Dès le début de notre aire, de grands centres de production de sigillées (La Graufesenque, Montans) se mettent en place dans le sud de la Gaule, développant leur propre répertoire de forme et de décoration. Avant cela, ces centres sud-gaulois et d'autres ateliers à diffusion plus régionale (Bram), ont produit dans le sud de La Gaule une céramique à engobe non grésé, reproduisant les formes anciennes des sigillées italiques. L'analyse microstructurale des engobes de ces différentes productions, réalisée à différentes échelles par des techniques de caractérisation complémentaires, apporte des informations pertinentes sur le contexte entourant l'apparition des premiers ateliers de sigillées sud-gaulois. Les principales réactions chimiques intervenant dans la formation des vernis ont pu être identifiées grâce à une étude menée en parallèle sur le comportement en température d'une sélection d'argiles permo-triasiques (source probable des engobes). De l'ensemble de ces données, il est à présent possible de déterminer les conditions (nature et composition de l'argile, température et atmosphère de cuisson) conduisant à tel ou tel type de microstructure mais également de mettre en évidence les similitudes et les caractéristiques propres de chaque atelier. La variation spatiale du rapport Fe2+/Fe3+ obtenu par XANES au seuil K du fer, permet, par exemple, d'identifier en grande partie les variations d'atmosphère au cours de la cuisson, et de distinguer facilement les sigillées des présigillées rouges qui conservent toujours la trace de leur cuisson en atmosphère réductrice. L'étude des vernis des sigillées par spectroscopie Raman, montre quant à elle, que les défauts cristallins de l'hématite (pigment principal) dépendent des conditions d'élaboration (nature de l'argile et température de cuisson) et peuvent donc être utilisés comme critère pour distinguer les différentes productions entre elles.
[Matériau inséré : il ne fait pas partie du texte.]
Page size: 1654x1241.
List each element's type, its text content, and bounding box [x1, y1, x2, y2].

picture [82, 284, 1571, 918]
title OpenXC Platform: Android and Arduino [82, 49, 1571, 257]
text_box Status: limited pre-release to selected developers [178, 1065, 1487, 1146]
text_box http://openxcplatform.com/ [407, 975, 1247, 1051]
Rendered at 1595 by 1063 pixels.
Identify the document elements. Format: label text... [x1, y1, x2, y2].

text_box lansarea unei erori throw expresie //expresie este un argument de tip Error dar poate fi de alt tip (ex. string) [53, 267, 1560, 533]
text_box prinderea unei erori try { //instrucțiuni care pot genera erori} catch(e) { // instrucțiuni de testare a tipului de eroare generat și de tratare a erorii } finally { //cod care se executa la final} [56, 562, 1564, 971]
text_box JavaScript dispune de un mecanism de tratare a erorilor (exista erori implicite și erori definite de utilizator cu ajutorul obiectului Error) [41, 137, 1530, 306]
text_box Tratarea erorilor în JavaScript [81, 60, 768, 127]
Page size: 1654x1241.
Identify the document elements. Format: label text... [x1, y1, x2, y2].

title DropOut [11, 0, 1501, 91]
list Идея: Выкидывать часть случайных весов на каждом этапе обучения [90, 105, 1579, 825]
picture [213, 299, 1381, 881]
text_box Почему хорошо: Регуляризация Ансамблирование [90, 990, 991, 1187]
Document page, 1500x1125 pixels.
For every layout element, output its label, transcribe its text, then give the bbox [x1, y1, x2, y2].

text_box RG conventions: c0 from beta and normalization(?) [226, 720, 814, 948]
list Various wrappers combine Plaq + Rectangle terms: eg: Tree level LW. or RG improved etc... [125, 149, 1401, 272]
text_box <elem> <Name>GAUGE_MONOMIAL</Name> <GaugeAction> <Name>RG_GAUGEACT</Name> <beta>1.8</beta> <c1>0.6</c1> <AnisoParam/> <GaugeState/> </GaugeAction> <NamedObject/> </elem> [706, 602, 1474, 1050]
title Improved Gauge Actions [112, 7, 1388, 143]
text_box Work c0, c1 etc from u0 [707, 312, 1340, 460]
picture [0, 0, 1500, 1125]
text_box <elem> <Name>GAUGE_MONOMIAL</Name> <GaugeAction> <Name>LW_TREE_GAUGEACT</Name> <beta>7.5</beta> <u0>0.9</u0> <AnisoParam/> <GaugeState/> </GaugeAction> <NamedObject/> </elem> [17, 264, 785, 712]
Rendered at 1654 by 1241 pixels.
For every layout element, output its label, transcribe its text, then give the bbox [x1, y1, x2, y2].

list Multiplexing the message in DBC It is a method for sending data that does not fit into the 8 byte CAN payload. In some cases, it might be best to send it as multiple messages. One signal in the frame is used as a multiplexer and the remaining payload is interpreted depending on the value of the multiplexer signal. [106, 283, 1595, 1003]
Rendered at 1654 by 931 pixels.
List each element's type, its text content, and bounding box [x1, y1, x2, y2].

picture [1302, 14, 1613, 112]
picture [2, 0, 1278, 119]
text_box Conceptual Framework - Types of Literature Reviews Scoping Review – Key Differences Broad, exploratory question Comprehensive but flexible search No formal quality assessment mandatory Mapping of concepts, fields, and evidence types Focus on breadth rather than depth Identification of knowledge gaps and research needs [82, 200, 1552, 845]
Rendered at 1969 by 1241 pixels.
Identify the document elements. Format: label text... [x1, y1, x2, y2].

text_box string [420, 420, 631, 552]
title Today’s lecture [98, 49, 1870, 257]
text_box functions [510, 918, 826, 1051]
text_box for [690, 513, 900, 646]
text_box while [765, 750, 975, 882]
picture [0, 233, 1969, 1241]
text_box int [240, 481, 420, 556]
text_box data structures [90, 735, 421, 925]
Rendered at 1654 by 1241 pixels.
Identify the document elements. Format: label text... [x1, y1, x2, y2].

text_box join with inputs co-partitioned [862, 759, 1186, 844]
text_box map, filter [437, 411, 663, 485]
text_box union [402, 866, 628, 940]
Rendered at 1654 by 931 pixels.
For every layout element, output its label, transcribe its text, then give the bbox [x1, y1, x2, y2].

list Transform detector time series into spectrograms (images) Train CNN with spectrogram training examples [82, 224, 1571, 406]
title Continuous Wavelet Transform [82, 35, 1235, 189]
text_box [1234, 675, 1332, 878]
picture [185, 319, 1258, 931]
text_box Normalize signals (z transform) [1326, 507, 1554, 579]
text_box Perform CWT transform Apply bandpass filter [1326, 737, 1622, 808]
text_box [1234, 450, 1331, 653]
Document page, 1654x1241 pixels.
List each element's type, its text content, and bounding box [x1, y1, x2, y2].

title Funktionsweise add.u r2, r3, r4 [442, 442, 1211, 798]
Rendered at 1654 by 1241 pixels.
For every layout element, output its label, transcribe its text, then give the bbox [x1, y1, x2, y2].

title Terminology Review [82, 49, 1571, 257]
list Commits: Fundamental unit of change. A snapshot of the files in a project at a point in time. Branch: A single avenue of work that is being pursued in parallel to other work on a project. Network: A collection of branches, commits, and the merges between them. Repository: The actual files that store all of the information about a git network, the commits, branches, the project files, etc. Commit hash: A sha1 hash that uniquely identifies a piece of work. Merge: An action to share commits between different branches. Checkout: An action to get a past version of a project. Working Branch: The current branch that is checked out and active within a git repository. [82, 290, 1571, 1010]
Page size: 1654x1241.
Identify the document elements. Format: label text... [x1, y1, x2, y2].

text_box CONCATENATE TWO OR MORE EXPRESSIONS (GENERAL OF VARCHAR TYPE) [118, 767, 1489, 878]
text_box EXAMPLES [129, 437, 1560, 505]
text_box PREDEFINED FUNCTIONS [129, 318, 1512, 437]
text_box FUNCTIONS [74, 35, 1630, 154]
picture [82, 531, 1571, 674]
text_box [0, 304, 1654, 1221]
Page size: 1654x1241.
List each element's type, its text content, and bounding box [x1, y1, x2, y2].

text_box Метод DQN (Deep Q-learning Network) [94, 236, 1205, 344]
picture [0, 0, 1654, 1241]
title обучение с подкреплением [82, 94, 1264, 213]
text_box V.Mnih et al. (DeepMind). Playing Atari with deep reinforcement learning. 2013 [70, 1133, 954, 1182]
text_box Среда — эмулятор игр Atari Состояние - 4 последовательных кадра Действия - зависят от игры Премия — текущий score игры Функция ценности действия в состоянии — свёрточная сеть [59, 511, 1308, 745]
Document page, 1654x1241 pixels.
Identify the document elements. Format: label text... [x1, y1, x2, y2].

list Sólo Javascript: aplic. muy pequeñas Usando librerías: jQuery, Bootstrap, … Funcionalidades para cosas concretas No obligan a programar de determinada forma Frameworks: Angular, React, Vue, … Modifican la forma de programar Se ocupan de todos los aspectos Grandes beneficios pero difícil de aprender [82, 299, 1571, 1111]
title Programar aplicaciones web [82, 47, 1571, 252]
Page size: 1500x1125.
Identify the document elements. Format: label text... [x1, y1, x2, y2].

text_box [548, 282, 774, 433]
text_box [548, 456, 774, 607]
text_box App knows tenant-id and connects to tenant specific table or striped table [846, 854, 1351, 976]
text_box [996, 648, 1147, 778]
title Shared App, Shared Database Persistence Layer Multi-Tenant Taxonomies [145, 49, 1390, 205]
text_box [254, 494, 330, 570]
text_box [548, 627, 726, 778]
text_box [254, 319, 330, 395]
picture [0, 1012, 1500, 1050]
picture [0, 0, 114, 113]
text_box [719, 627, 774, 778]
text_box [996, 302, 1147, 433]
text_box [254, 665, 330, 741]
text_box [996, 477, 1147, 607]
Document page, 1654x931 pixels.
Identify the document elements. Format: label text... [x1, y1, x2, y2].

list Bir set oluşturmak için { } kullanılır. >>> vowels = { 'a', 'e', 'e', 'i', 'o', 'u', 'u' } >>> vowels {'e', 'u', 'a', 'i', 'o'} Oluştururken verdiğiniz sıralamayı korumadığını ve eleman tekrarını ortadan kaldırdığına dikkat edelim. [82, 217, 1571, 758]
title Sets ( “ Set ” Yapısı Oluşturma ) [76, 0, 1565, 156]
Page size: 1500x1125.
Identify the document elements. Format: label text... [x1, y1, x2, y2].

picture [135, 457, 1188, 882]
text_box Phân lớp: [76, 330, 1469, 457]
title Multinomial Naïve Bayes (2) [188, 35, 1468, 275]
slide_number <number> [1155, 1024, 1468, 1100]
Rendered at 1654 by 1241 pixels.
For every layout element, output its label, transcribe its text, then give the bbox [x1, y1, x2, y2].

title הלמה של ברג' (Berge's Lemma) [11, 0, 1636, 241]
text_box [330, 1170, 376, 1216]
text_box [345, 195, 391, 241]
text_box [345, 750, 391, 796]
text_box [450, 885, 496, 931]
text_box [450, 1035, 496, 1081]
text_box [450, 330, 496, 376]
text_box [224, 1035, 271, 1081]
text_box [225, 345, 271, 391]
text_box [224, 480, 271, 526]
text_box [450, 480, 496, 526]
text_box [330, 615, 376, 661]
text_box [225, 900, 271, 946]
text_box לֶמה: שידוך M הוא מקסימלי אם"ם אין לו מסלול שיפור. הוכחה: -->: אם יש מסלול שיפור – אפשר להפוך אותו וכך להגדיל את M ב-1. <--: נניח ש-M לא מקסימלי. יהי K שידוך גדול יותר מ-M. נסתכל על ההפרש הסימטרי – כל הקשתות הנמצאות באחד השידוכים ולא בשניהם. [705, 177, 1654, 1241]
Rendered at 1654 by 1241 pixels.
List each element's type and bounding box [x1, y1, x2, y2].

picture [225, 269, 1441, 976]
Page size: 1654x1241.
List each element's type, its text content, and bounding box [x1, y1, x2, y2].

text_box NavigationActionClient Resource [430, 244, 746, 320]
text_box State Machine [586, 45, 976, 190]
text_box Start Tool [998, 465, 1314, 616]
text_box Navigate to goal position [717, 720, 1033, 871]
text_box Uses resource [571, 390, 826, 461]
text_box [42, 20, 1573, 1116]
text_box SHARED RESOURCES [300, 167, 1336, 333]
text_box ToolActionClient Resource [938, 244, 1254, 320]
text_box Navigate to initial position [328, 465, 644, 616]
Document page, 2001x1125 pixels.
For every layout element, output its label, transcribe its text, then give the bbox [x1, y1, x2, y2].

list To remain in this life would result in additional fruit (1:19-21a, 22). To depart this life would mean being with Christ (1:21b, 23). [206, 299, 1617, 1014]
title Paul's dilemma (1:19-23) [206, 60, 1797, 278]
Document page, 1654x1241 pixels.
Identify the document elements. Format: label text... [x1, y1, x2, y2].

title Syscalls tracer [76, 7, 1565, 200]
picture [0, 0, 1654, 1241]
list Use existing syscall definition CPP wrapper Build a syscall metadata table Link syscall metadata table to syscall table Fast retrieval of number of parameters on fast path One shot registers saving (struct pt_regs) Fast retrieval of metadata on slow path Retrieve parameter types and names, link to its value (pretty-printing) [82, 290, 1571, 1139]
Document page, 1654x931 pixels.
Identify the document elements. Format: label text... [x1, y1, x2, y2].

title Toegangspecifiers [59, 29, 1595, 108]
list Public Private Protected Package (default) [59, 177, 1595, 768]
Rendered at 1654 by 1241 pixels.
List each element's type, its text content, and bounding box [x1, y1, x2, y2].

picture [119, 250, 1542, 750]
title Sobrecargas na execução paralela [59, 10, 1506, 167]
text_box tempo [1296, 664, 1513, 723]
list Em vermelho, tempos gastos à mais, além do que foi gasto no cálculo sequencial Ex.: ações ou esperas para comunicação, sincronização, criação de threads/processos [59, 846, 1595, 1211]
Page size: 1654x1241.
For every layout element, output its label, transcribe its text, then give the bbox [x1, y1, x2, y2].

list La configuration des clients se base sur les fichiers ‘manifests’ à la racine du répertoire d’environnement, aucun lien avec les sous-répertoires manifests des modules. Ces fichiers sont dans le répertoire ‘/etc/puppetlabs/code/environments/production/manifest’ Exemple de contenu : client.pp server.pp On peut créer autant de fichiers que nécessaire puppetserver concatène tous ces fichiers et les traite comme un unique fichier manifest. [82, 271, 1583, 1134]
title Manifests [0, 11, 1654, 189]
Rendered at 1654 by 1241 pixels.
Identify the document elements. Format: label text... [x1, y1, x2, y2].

Les principaux résultats montrent que la céramique à vernis non grésés (présigillées) fabriquée quelques dizaines d'années avant la production de vraie sigillée, correspond bien à un produit finit de fabrication plus traditionnelle et à diffusion locale, visant peut-être à combler un besoin lié au déficit en vaisselle de table qui existait à cette époque. Les potiers ont adapté la composition de leur vernis en fonction des fours à flammes directes traditionnellement utilisés (cuisson en atmosphère réductrice) dans le but d'obtenir un engobe rouge, mais n'ont jamais cherché à modifier le mode de cuisson pour fabriquer de la sigillée à engobe grésé. Les productions de sigillées, cuites en atmosphère oxydante se mettent en place brutalement dans les années +20, ce qui suggère l'intervention de spécialistes (italiens) maîtrisant déjà parfaitement la technique. Ce transfert s'est accompagné d'une modification du procédé d'élaboration qui confère aux vernis une meilleure résistance mécanique et améliore également leurs propriétés optiques, mais nécessite cependant une température de cuisson plus importante et donc un coût supplémentaire. Pourtant l'étude des ressources en argiles des différents centres sud-gaulois tend à démontrer qu'il ne s'agit pas d'une adaptation aux argiles locales. Il semblerait qu'une différence dans la préparation du vernis soit responsable de cette modification structurale. Les potiers de La Graufesenque et de Montans ont vraisemblablement adapté de nouveaux procédés (mode de cuisson) tout en conservant un certain savoir faire indigène pour la préparation de l'argile. Cette modification résulte donc d'un choix volontaire ou en tout cas d'un procédé particulier volontairement conservé, qui entraîne une évolution du produit. Celui-ci devient plus fonctionnel mais tout aussi esthétique peut-être en réponse à un besoin en vaisselle utilitaire plus marquée à cette époque. Même si on ne peut pas vraiment parler d'un changement de statut de la sigillée, il est clair que cette évolution suit de façon parallèle, les variations de contexte politique et économique (empire / Principat) qui entoure les deux productions considérées (italiques et sud-gauloises).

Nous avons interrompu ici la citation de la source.